XML Schema Collections: the XML Accelerator Pedal

While some of us may disagree, I think XML is a great method of moving small-to-medium sized data sets into SQL Server.

Because of XML’s generality, it can be used by pretty much any client application and technology you can think of, and this can be a big advantage to getting the job done quickly and flexibly. I personally like it most for passing in sets of parameters (i.e., multiple ids) into stored procedures, and sending in full sets of data values where it’s much easier to consolidate them on the SQL side rather than using complicated application logic.

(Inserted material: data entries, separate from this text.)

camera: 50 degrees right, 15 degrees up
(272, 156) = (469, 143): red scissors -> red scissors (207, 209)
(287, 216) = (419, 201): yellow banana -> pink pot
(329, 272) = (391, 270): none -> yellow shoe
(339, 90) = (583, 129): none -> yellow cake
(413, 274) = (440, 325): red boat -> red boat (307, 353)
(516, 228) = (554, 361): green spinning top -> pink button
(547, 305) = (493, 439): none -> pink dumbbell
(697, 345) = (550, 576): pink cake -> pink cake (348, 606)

The downside is that the XML has to be shredded (i.e. parsed) on the SQL Server side, which uses CPU. Out of all the tiers in our application stack, SQL Server is the most expensive to scale up, so it’s important to be mindful when putting operations with large processing overhead into production. Ideally, we’d like to use XML with as little overhead as possible.

When we tell SQL Server to shred an XML document into a rowset, it can’t make assumptions about what the incoming XML is going to look like. In fact, by default, SQL Server assumes there could be multiple root elements in the document (i.e., it’s an XML fragment)!

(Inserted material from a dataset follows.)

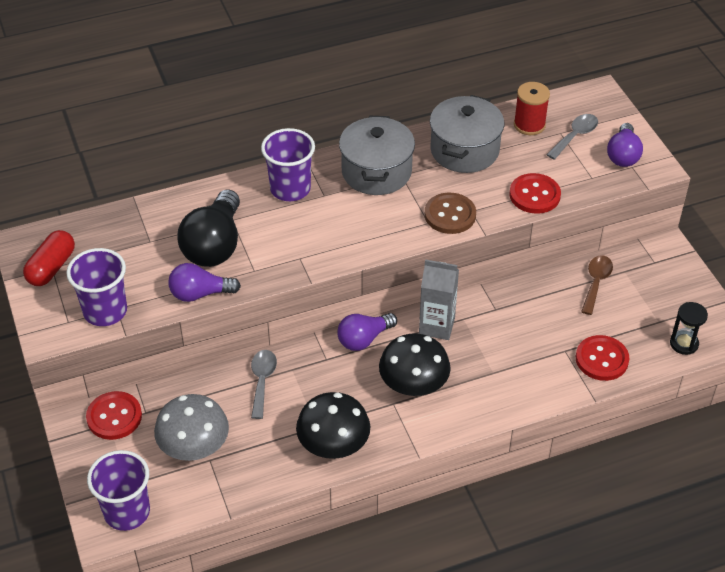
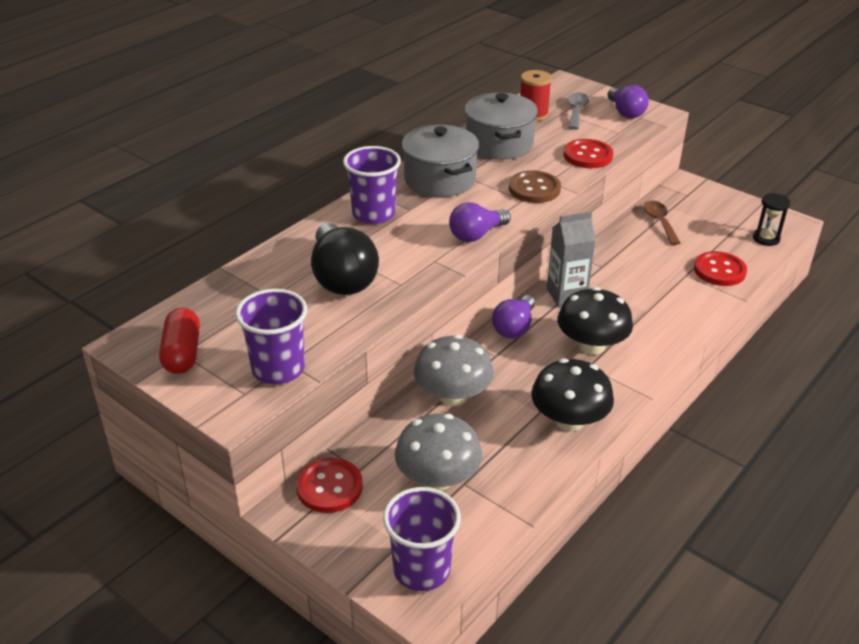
camera: 30 degrees left, 10 degrees down
(200, 294) = (365, 320): purple light bulb -> purple light bulb (476, 235)
(262, 381) = (453, 396): grey spoon -> grey mushroom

By using XML Schema Collections, we tell SQL Server what to expect, and the optimizer is able to tailor the query plan to only include the necessary physical operations. A great side-effect of this is that the incoming XML is automatically validated against the schema, essentially making the input “strongly typed” like we would with regular variables.

Let’s walk through an example to demonstrate just how much of a difference this can make. (Note: XML Schema Collections are available in 2005+, but this example code is written for 2008+.)

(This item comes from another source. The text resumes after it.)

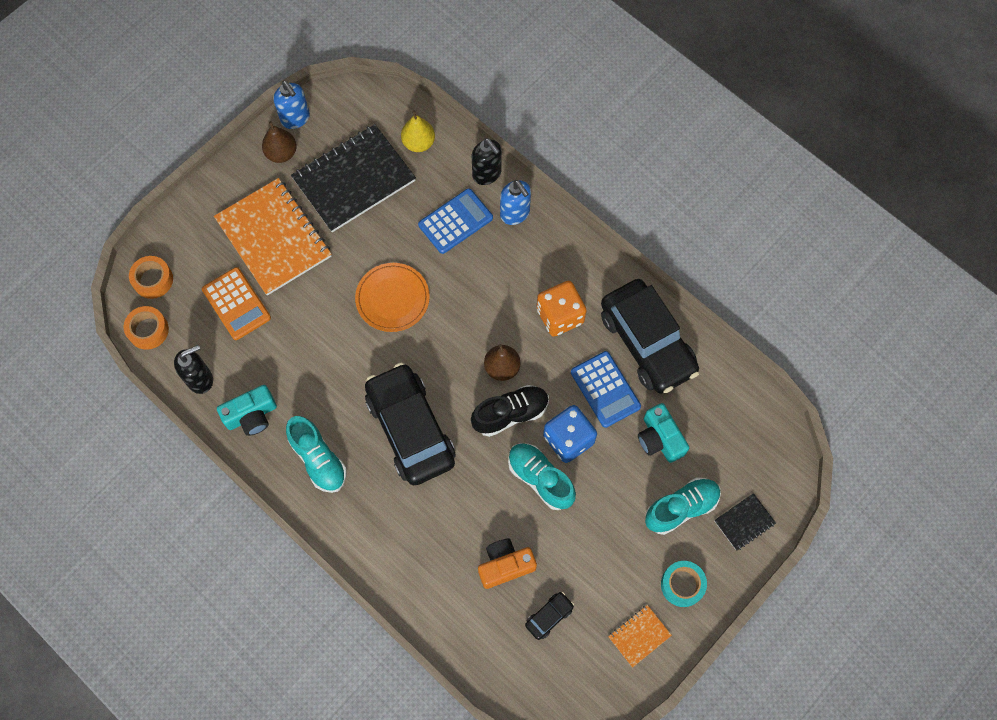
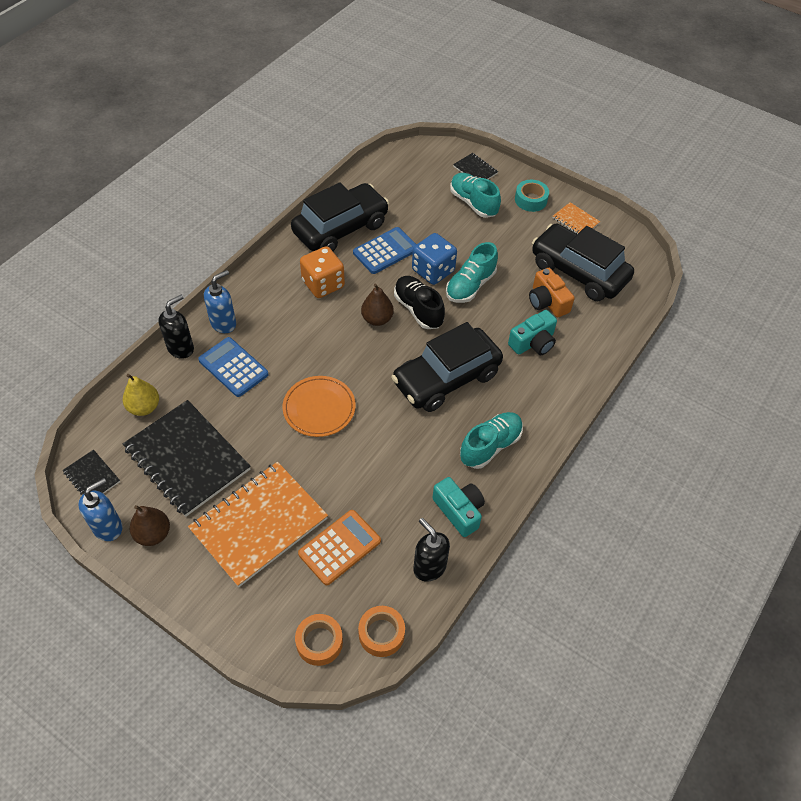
camera: 100 degrees left, 15 degrees down
(349, 103) = (92, 477): none -> black notebook
(549, 616) = (578, 272): black car -> black car, size x2.47
(659, 439) = (421, 217): turquoise camera -> turquoise camera (533, 342)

First, I’ll create a table into which I’ll dump the shredded data:

CREATE TABLE [dbo].[Table1]
(
	Id int IDENTITY(1, 1) PRIMARY KEY CLUSTERED,
	Value1 int NOT NULL,
	Value2 nvarchar(50) NOT NULL
);

Next, I’ll create the XML Schema Collection for comparison testing. You can see all the XML Schema Collections in a database through Management Studio in the Programmability | Types | XML Schema Collections folder.

CREATE XML SCHEMA COLLECTION [dbo].[Table1Rows] AS
N'<?xml version="1.0"?>
<xs:schema attributeFormDefault="unqualified" elementFormDefault="qualified" xmlns:xs="http://www.w3.org/2001/XMLSchema">
	<xs:element name="Table1Rows">
		<xs:complexType>
			<xs:sequence>
				<xs:element maxOccurs="unbounded" name="Table1Row">
					<xs:complexType>
						<xs:sequence>
							<xs:element name="Value1" type="xs:integer" minOccurs="1" maxOccurs="1" />
							<xs:element name="Value2" type="xs:string" minOccurs="1" maxOccurs="1" />
						</xs:sequence>
					</xs:complexType>
				</xs:element>
			</xs:sequence>
		</xs:complexType>
	</xs:element>
</xs:schema>';

Finally, here is the meat of the test script, which builds up an XML document, and then shred/INSERTs it into the table. Comparison test by uncommenting the (Table1Rows) part of the XML variable declaration on line 15.

DECLARE @sourceString nvarchar(MAX) =
	CONVERT
	(
		nvarchar(MAX),
		(
			SELECT TOP 100
				CAST(v.number AS nvarchar(4)) AS Value1,
				REPLICATE('a', CAST((v.number / 50) AS int)) AS Value2
				FROM master..spt_values v
				WHERE v.type = 'P'
				FOR XML PATH('Table1Row'), ROOT('Table1Rows')
		)
	);

DECLARE @sourceXml xml/*(Table1Rows)*/ = @sourceString;

DECLARE @i int = 100;
DECLARE @startTime datetime2;
DECLARE @endTime datetime2;

SET NOCOUNT ON;

TRUNCATE TABLE [dbo].[Table1];

SET @startTime = SYSDATETIME();

WHILE @i >= 0
BEGIN

	INSERT INTO [dbo].[Table1](Value1, Value2)
		SELECT
			n.x.value(N'Value1[1]', 'int'),
			n.x.value(N'Value2[1]', 'nvarchar(50)')
			FROM @sourceXml.nodes(N'Table1Rows[1]/Table1Row') n(x);
			
	SET @i -= 1;
	
END

SET @endTime = SYSDATETIME();

SELECT DATEDIFF(MILLISECOND, @startTime, @endTime);

While the results on your machine will no doubt vary versus mine, my test on a 2008 R2 instance took about 3,100 milliseconds without using the XML Schema Collection, and about 280 ms with. This is a huge improvement! And we can see the difference in the query plans.

Before:

XSD Before

After:

XSD After

When I started using XML Schema Collections, I was only using them to strongly-type my XML, but it turns out that shredding XML can see a significant performance improvement as a side-effect. I read that strongly-typing XML slows down writes to XML variables, but I have yet to encounter a situation where that was necessary, or indeed, a good idea.

If you do start using XML Schema Collections in your own applications, I have a slight caution: you may want to avoid strongly typing parameters that are exposed in the database API (i.e., stored procedure parameters), even though it’s technically correct to construct the parameters that way. The reason why is that XML Schema Collections, once created, cannot be altered in-place (there is an ALTER XML SCHEMA COLLECTION, but it doesn’t do what you might expect). To change the definition, a collection must be dropped and recreated, which means that all objects with strong dependencies must be dropped and recreated as well. I think this is a royal pain — feel free to vote up the Connect feature request to add the expected functionality.

A workaround is to weakly type the API parameters, but immediately cast the parameter to a strongly-typed local variable in the procedure body, like so:

CREATE PROCEDURE [dbo].[Proc1](@p1 xml)
AS
BEGIN

	DECLARE @realP1 xml(MySchemaCollection) = @p1;
	
	...

 
From an API point of view, that’s not the best solution as the strong type isn’t exposed to the outside, but IMO, it’s a good enough tradeoff from a maintenance point of view, particularly if the Schema Collection is reused in many places.